His confidence was growing so much that he even thought himself capable of writing a response to Prof Ali Mazrui, the great scholar’s article on intellectualism in post-colonial Africa.
His radical thoughts led to his followers assuring him of how good a writer he was. “They said they would buy anything I wrote and told me to hurry up with it, in their words, ‘before someone steals and copyrights your work.’” With this kind of validation, a fire was lit under him but, “What was I going to write about?”
In his quest for knowledge, he had abandoned his first love of the written word – fiction. He went back and was gladly swept back into the fictional realm and in no time at all, he came up with Strange Encounters, a collection of fictional short stories. His fans were already pestering him and some had even paid for their copies.
Ever the businessman and seeker of knowledge, Mr Aliet turned to Google and armed with little else than “a childlike excitement”, he sought out a woman on Kirinyaga Road who was his printer for other matters. He designed the cover himself.
A book is however a whole different animal from receipt books. When the copies came out, they were ‘horrible.’ “The book was really small and the work was shoddy at best. I felt ashamed charging someone Sh1,000 for such work.”
He ended up delivering 120 copies of Strange Encounters to those that insisted before his shame overtook him.
That is how he found himself in front of a night fire outside his house, warming himself off a book barbeque – all remaining 180 copies.
“I read that the best way to sell a book is to write another one,” Mr Aliet reminisces. He jumped in a second time but his inexperience again cost him. He hired two editors, an Indian friend who was a novice editor at the time and a now magistrate acquaintance who thinks the world of his writing. Big mistake.
He did not know that at the time and went on to host a book launch at a city hotel where his family christened him – You are now a writer our son! He sold three hundred copies of Shoreline, his second book.
Evelyne Ongogo, a renowned poet, was one of the 300. She made some notes in her copy and in a conversation with Mr Aliet told him about it.

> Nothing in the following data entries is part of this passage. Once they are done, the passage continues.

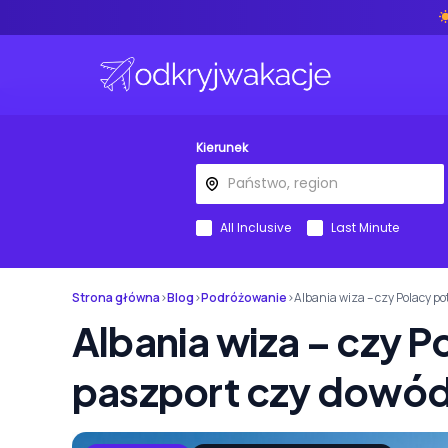
Kierunek
All Inclusive
Last Minute
Strona główna
›
Blog
›
Podróżowanie
›
Albania wiza – czy Polacy p
Albania wiza – czy P
paszport czy dowó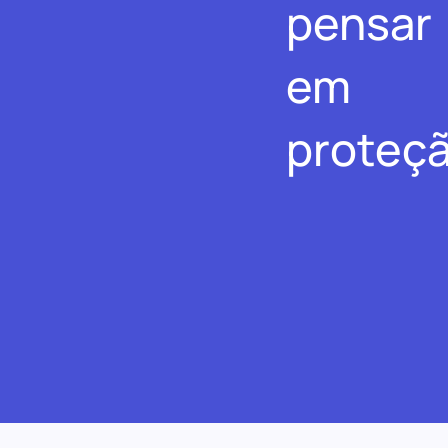
pensar
em
proteçã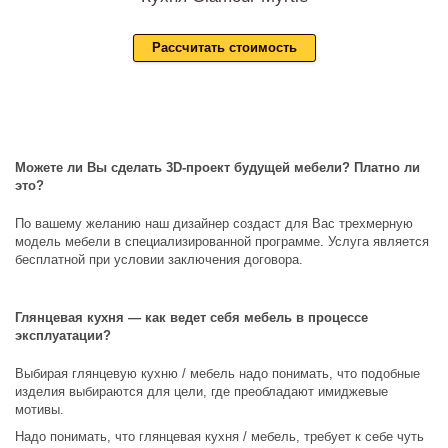
Рассчитать стоимость
Можете ли Вы сделать 3D-проект будущей мебели? Платно ли
это?
По вашему желанию наш дизайнер создаст для Вас трехмерную
модель мебели в специализированной программе. Услуга является
бесплатной при условии заключения договора.
Глянцевая кухня — как ведет себя мебель в процессе
эксплуатации?
Выбирая глянцевую кухню / мебель надо понимать, что подобные
изделия выбираются для цели, где преобладают имиджевые
мотивы.
Надо понимать, что глянцевая кухня / мебель, требует к себе чуть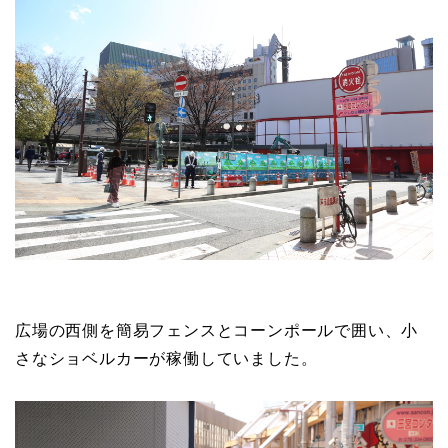
広場の西側を簡易フェンスとコーンポールで囲い、小
さなショベルカーが稼働していました。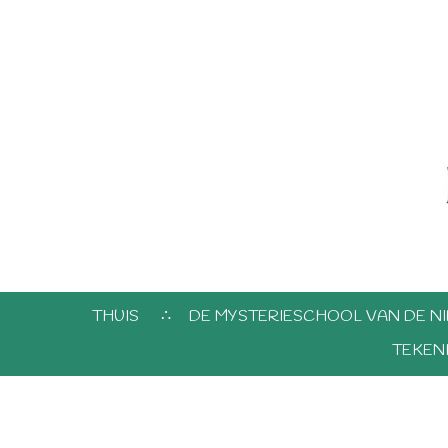
THUIS
DE MYSTERIESCHOOL VAN DE NI
TEKEN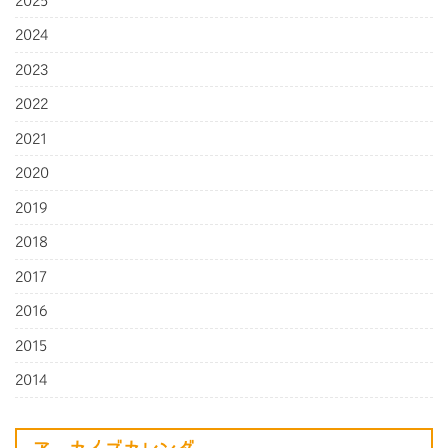
2025
2024
2023
2022
2021
2020
2019
2018
2017
2016
2015
2014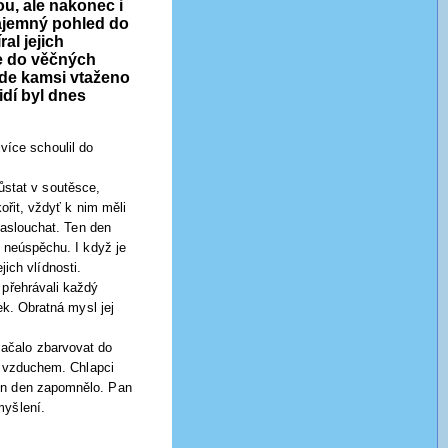
u, ale nakonec i
tajemný pohled do
al jejich
se do věčných
bude kamsi vtaženo
dí byl dnes
více schoulil do
ůstat v soutěsce,
ořit, vždyť k nim měli
naslouchat. Ten den
i neúspěchu. I když je
jich vlídnosti.
 přehrávali každý
ek. Obratná mysl jej
 začalo zbarvovat do
la vzduchem. Chlapci
ten den zapomnělo. Pan
myšlení.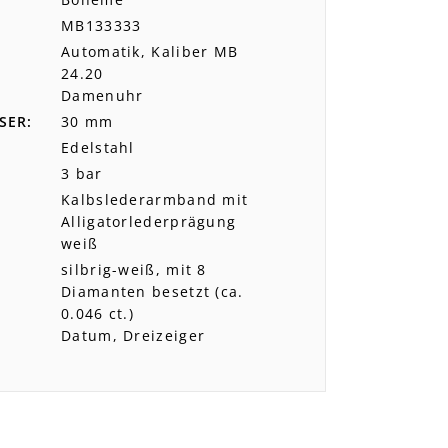
MB133333
Automatik, Kaliber MB
24.20
Damenuhr
SER
30 mm
Edelstahl
3 bar
Kalbslederarmband mit
Alligatorlederprägung
weiß
silbrig-weiß, mit 8
Diamanten besetzt (ca.
0.046 ct.)
Datum, Dreizeiger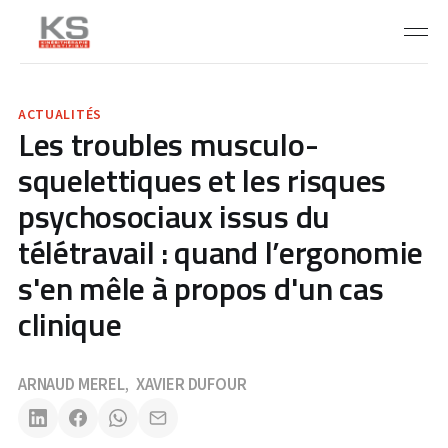
ACTUALITÉS
Les troubles musculo-
squelettiques et les risques
psychosociaux issus du
télétravail : quand l’ergonomie
s'en mêle à propos d'un cas
clinique
ARNAUD MEREL
XAVIER DUFOUR
,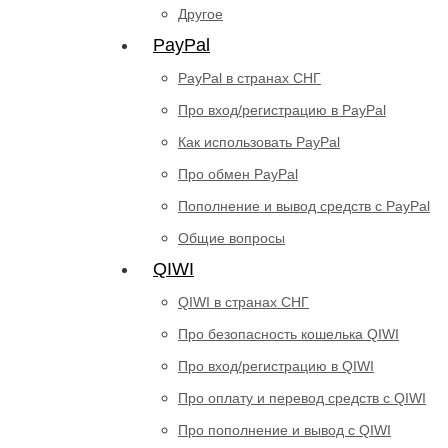
Другое
PayPal
PayPal в странах СНГ
Про вход/регистрацию в PayPal
Как использовать PayPal
Про обмен PayPal
Пополнение и вывод средств с PayPal
Общие вопросы
QIWI
QIWI в странах СНГ
Про безопасность кошелька QIWI
Про вход/регистрацию в QIWI
Про оплату и перевод средств c QIWI
Про пополнение и вывод с QIWI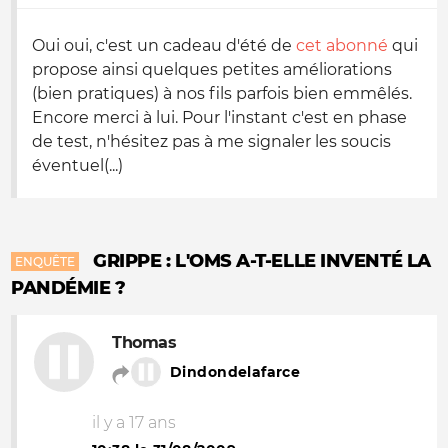
Oui oui, c'est un cadeau d'été de
cet abonné
qui
propose ainsi quelques petites améliorations
(bien pratiques) à nos fils parfois bien emmêlés.
Encore merci à lui. Pour l'instant c'est en phase
de test, n'hésitez pas à me signaler les soucis
éventuel(...)
GRIPPE : L'OMS A-T-ELLE INVENTÉ LA
ENQUÊTE
PANDÉMIE ?
Thomas
Dindondelafarce
il y a 17 ans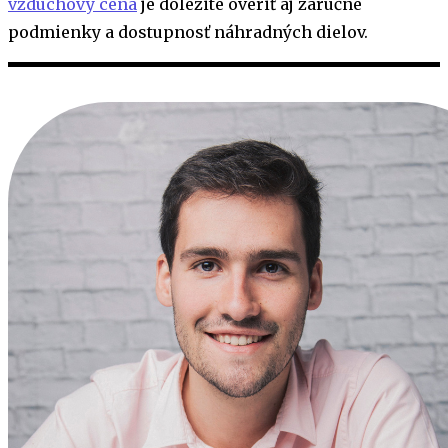
vzduchový cena
je dôležité overiť aj záručné
podmienky a dostupnosť náhradných dielov.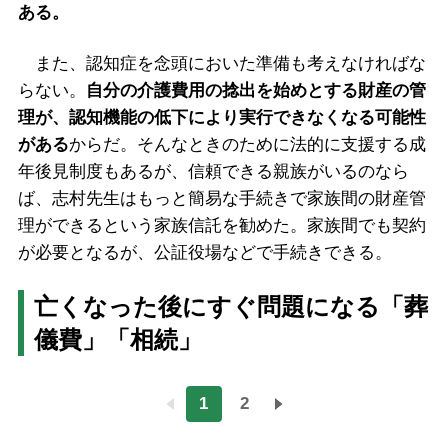
ある。
また、認知症を念頭においた準備も考えなければな
らない。
自分の介護費用の捻出を始めとする財産の管
理が、認知機能の低下により実行できなくなる可能性
がある
からだ。そんなときのために法的に支援する成
年後見制度もあるが、信頼できる親族がいるのなら
ば、志村先生はもっと簡易な手続きで家族間の財産管
理ができるという家族信託を勧めた。家族間でも契約
が必要となるが、公証役場などで手続きできる。
亡くなった後にすぐ問題になる「葬
儀費」「相続」
1
2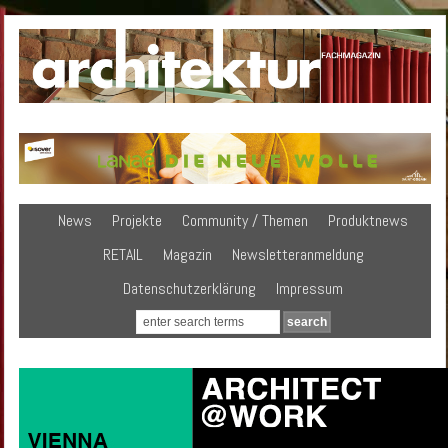
News
Projekte
Community / Themen
Produktnews
RETAIL
Magazin
Newsletteranmeldung
Datenschutzerklärung
Impressum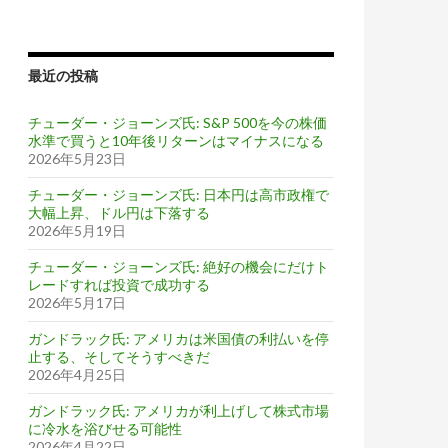
最近の投稿
チューダー・ジョーンズ氏: S&P 500を今の株価
水準で買うと10年後リターンはマイナスになる
2026年5月23日
チューダー・ジョーンズ氏: 日本円は高市政権で
大幅上昇、ドル円は下落する
2026年5月19日
チューダー・ジョーンズ氏: 絶好の機会にだけト
レードすれば投資で成功する
2026年5月17日
ガンドラック氏: アメリカは米国債の利払いを停
止する、そしてそうすべきだ
2026年4月25日
ガンドラック氏: アメリカが利上げして株式市場
に冷水を浴びせる可能性
2026年4月22日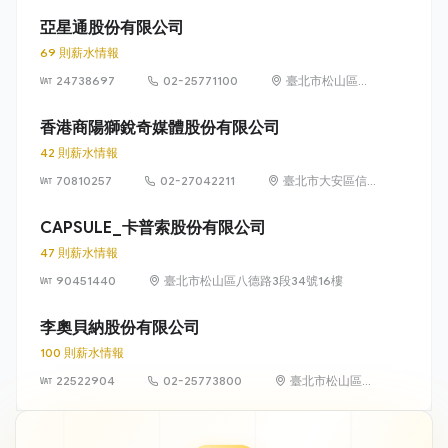
春路176號5樓
亞星通股份有限公司
69 則薪水情報
24738697
02-25771100
臺北市松山區八
德路3段34號13
樓、36號13樓
香港商陽獅銳奇媒體股份有限公司
42 則薪水情報
70810257
02-27042211
臺北市大安區信
義路4段6號8樓
CAPSULE_卡普索股份有限公司
47 則薪水情報
90451440
臺北市松山區八德路3段34號16樓
李奧貝納股份有限公司
100 則薪水情報
22522904
02-25773800
臺北市松山區南
京東路四段 16
號 10 樓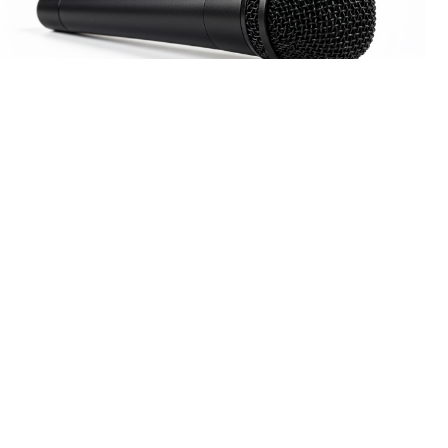
8 августа у стен Белогорского монастыря пройдёт фестиваль
«Свет Белогорья». Вход свободный.
⠀
В 9:00 в Крестовоздвиженском соборе начнётся литургия, в
храм принесут ковчег с частицей мощей Георгия
Победоносца. Главная сцена открывается в 12:00.
⠀
Дальше весь день: мастер-классы звонарей, выставка
иконописной мастерской «Добро», ремесленный двор,
фольклорная деревня, игры и сказки для детей, ярмарка с
фермерскими продуктами и монастырская кухня.
⠀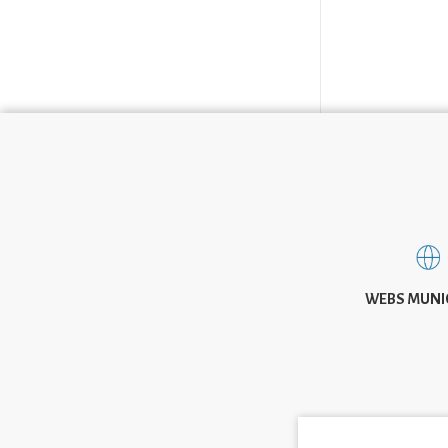
WEBS MUNI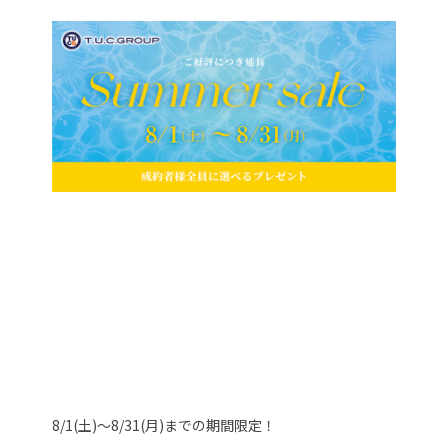
8/1(土)～8/31(月)までの期間限定！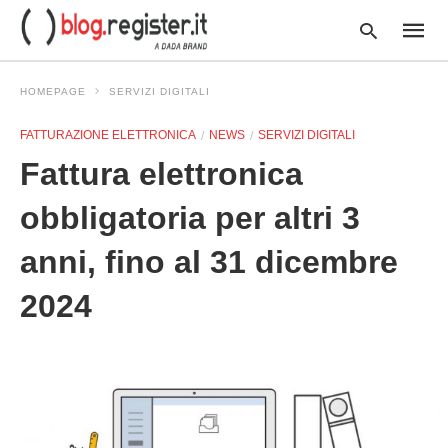
HOMEPAGE
SERVIZI DIGITALI
FATTURAZIONE ELETTRONICA
NEWS
SERVIZI DIGITALI
Type
Fattura elettronica
your
searc
query
obbligatoria per altri 3
and
hit
anni, fino al 31 dicembre
enter:
2024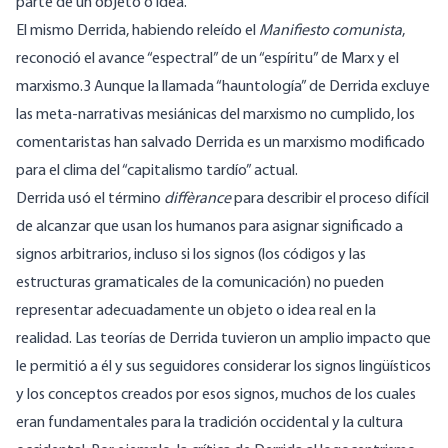
parte de un objeto o idea.
El mismo Derrida, habiendo releído el
Manifiesto comunista
,
reconoció el avance “espectral” de un “espíritu” de Marx y el
marxismo.3 Aunque la llamada “hauntología” de Derrida excluye
las meta-narrativas mesiánicas del marxismo no cumplido, los
comentaristas han salvado Derrida es un marxismo modificado
para el clima del “capitalismo tardío” actual.
Derrida usó el término
diffèrance
para describir el proceso difícil
de alcanzar que usan los humanos para asignar significado a
signos arbitrarios, incluso si los signos (los códigos y las
estructuras gramaticales de la comunicación) no pueden
representar adecuadamente un objeto o idea real en la
realidad. Las teorías de Derrida tuvieron un amplio impacto que
le permitió a él y sus seguidores considerar los signos lingüísticos
y los conceptos creados por esos signos, muchos de los cuales
eran fundamentales para la tradición occidental y la cultura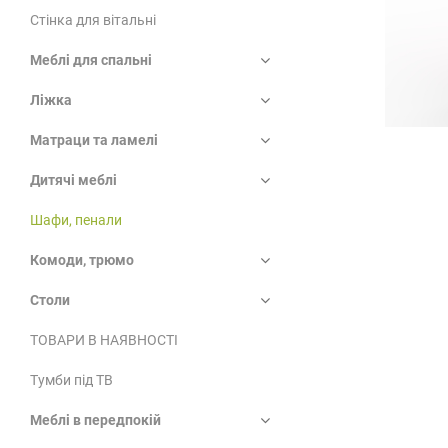
Стінка для вітальні
Меблі для спальні
Ліжка
Матраци та ламелі
Дитячі меблі
Шафи, пенали
Комоди, трюмо
Столи
ТОВАРИ В НАЯВНОСТІ
Тумби під ТВ
Меблі в передпокій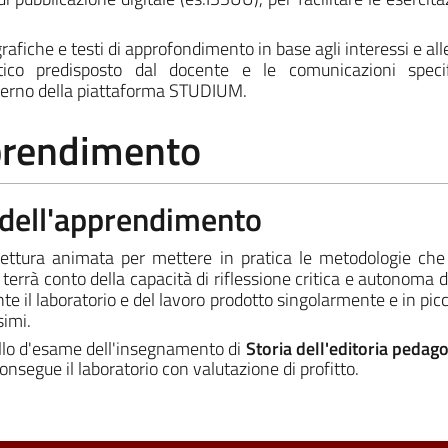
rafiche e testi di approfondimento in base agli interessi e all
attico predisposto dal docente e le comunicazioni speci
nterno della piattaforma STUDIUM.
pprendimento
a dell'apprendimento
 lettura animata per mettere in pratica le metodologie ch
e terrà conto della capacità di riflessione critica e autonoma
te il laboratorio e del lavoro prodotto singolarmente e in picc
simi.
ello d'esame dell'insegnamento di
Storia dell'editoria pedago
nsegue il laboratorio con valutazione di profitto.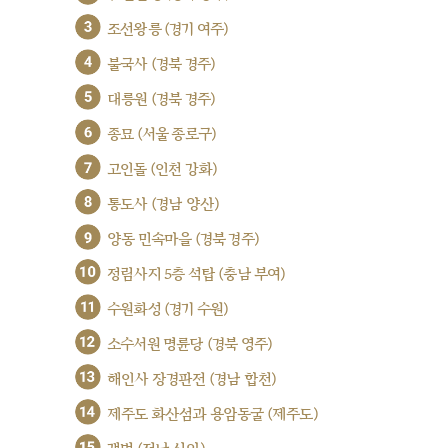
3
조선왕릉 (경기 여주)
4
불국사 (경북 경주)
5
대릉원 (경북 경주)
6
종묘 (서울 종로구)
7
고인돌 (인천 강화)
8
통도사 (경남 양산)
9
양동 민속마을 (경북 경주)
10
정림사지 5층 석탑 (충남 부여)
11
수원화성 (경기 수원)
12
소수서원 명륜당 (경북 영주)
13
해인사 장경판전 (경남 합천)
14
제주도 화산섬과 용암동굴 (제주도)
15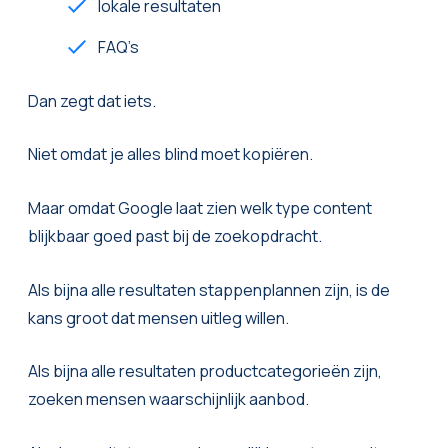
lokale resultaten
FAQ’s
Dan zegt dat iets.
Niet omdat je alles blind moet kopiëren.
Maar omdat Google laat zien welk type content
blijkbaar goed past bij de zoekopdracht.
Als bijna alle resultaten stappenplannen zijn, is de
kans groot dat mensen uitleg willen.
Als bijna alle resultaten productcategorieën zijn,
zoeken mensen waarschijnlijk aanbod.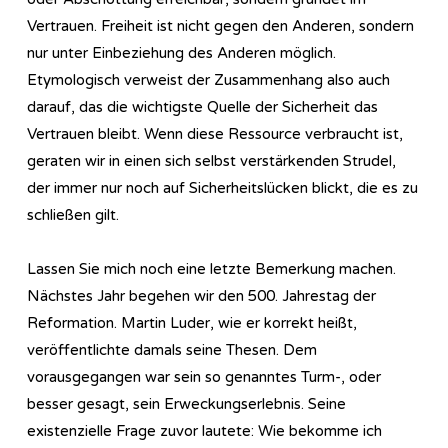
Vertrauen. Freiheit ist nicht gegen den Anderen, sondern
nur unter Einbeziehung des Anderen möglich.
Etymologisch verweist der Zusammenhang also auch
darauf, das die wichtigste Quelle der Sicherheit das
Vertrauen bleibt. Wenn diese Ressource verbraucht ist,
geraten wir in einen sich selbst verstärkenden Strudel,
der immer nur noch auf Sicherheitslücken blickt, die es zu
schließen gilt.
Lassen Sie mich noch eine letzte Bemerkung machen.
Nächstes Jahr begehen wir den 500. Jahrestag der
Reformation. Martin Luder, wie er korrekt heißt,
veröffentlichte damals seine Thesen. Dem
vorausgegangen war sein so genanntes Turm-, oder
besser gesagt, sein Erweckungserlebnis. Seine
existenzielle Frage zuvor lautete: Wie bekomme ich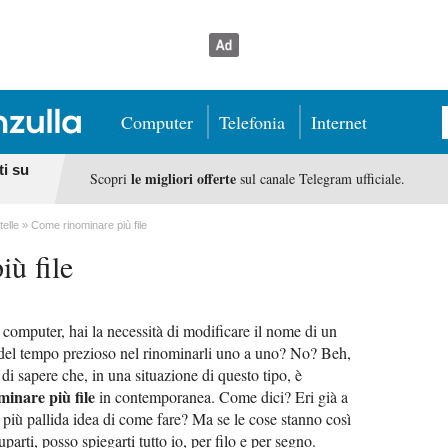
Computer
Telefonia
Internet
ti su
le migliori offerte
Scopri
sul canale Telegram ufficiale.
telle
Come rinominare più file
ù file
 computer, hai la necessità di modificare il nome di un
e del tempo prezioso nel rinominarli uno a uno? No? Beh,
di sapere che, in una situazione di questo tipo, è
minare più file
in contemporanea. Come dici? Eri già a
più pallida idea di come fare? Ma se le cose stanno così
arti, posso spiegarti tutto io, per filo e per segno.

He asked for the copy to be sent to him and on going through Ongogo’s notes, he again stood at the fire, this time beating his previous record to set aflame almost two hundred books. A woman who saw him do it begged him to donate them to a Children’s Home and upon his wife’s begging, a few copies were saved.
Seated at his office presently, Aliet is quick to admit, “I am not the best writer but I work everyday to become better. He quotes Stephen King, “Good writing comes from a lot of bad writing.” Every day without fail, he is up at 3am to try again.
When asked whether he writes to music or not, he is vehement, “No music!” He likes the quiet when not a soul is stirring. A pastor who is an admirer of his said something which he liked about his ungodly hours, “Anyone who rules the darkness will always succeed in the light.”
For his resilience, Mr Aliet now boasts seven books to his name. He also lays claim to four e-books available online.
His latest work is all the rave. In Unplugged, he writes about men reclaiming their masculinity, which he believes has been lost to a femicentric modern society. He writes, “Why are women being told to ‘act like a lady and think like a man’ if masculinity is harmful?”
Granted, it is a controversial subject in today’s ‘woke’ society and even Mr Aliet himself thought it would be a non-starter.
Scathing reviews from one end of the spectrum coupled with an equally aggressive defense from his corner has seen Unplugged surprise many – himself included.
He can’t churn copies out quickly enough and is in the process of merchandising, creating a website, and opening Tik-Tok, YouTube and Facebook accounts. Every other writing project is on hold. He will also begin to call himself…you guessed it.
“It’s bigger than I thought,” and he would like to ‘evangelise’ on the concepts held as gospel truth in the pages of Unplugged.